Ale, Uwaga! Należy przy tym wziąć pod uwagę słowa Pana Jezusa, które wypowiedział do kobiety przyłapanej w czasie popełnianego grzechu: Idź, ale więcej nie grzesz”. Jana 8,11.

Myślę, że w tym temacie koniecznym jest podać ostrzeżenie dla tych, którzy tak lekko i z premedytacją, świadomie dopuszczają się grzechu, z tą myślą, że później podejdą do Boga, poproszą o przebaczenie, to i tak Bóg przebaczy, bo jest miłosierny.

W takich przypadkach istnieje duże ryzyko, że taka osoba może nie otrzymać przebaczenia i uwolnienia od popełnionego grzechu. W Biblii zapisane jest bardzo jasno ostrzeżenie dotyczące takiej sytuacji: Bo jeśli otrzymawszy poznanie prawdy rozmyślnie grzeszymy, nie ma już dla nas ofiary za grzechy, lecz tylko straszliwe oczekiwanie sądu i żar ognia, który strawi przeciwników..... Straszna to rzecz wpaść w ręce Boga żywego”. Hebr.10,26-31.

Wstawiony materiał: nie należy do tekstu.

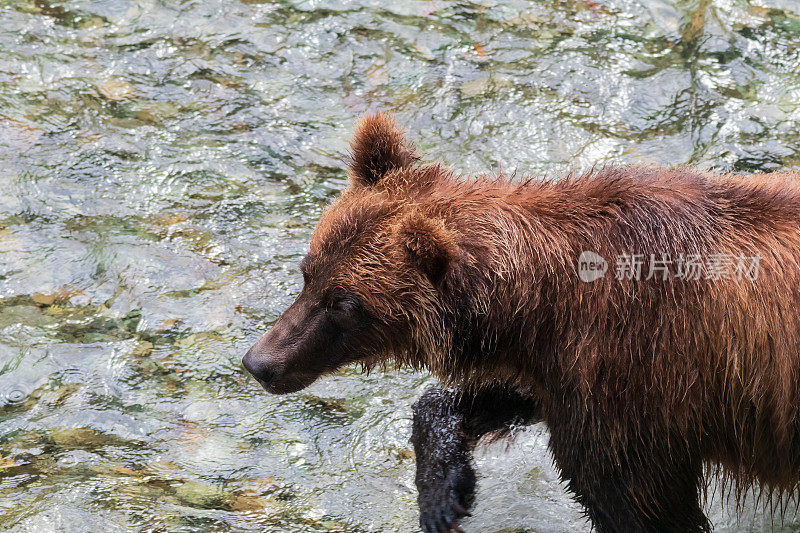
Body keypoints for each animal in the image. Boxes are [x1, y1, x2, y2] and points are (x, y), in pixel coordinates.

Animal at [241, 110, 800, 528]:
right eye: (307, 273)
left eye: (345, 303)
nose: (260, 361)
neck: (542, 305)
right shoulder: (568, 367)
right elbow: (487, 398)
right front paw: (444, 493)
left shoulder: (634, 378)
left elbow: (638, 502)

Reasumując powyższe rozważanie możemy wyciągnąć następujący wniosek i naukę:

W przypadku popełnienia grzechu w nieświadomości, czy też „ niechcąco ”, należy natychmiast zrobić wszystko, aby uwolnić się od obciążenia grzechem, oraz wszelkich konsekwencji wynikających z tego. Natomiast nad każdą wątpliwą sprawą, sytuacją, pokusą, czy też pożądliwością, dokładnie się zastanowić i rozważyć, jakie będą tego konsekwencje, gdyż prawdziwe jest stwierdzenie ap. Pawła w liście do Galacjan 6,7-8 :

Nie błądźcie, Bóg się nie da z siebie naśmiewać, albowiem co człowiek sieje, to i żąć będzie”.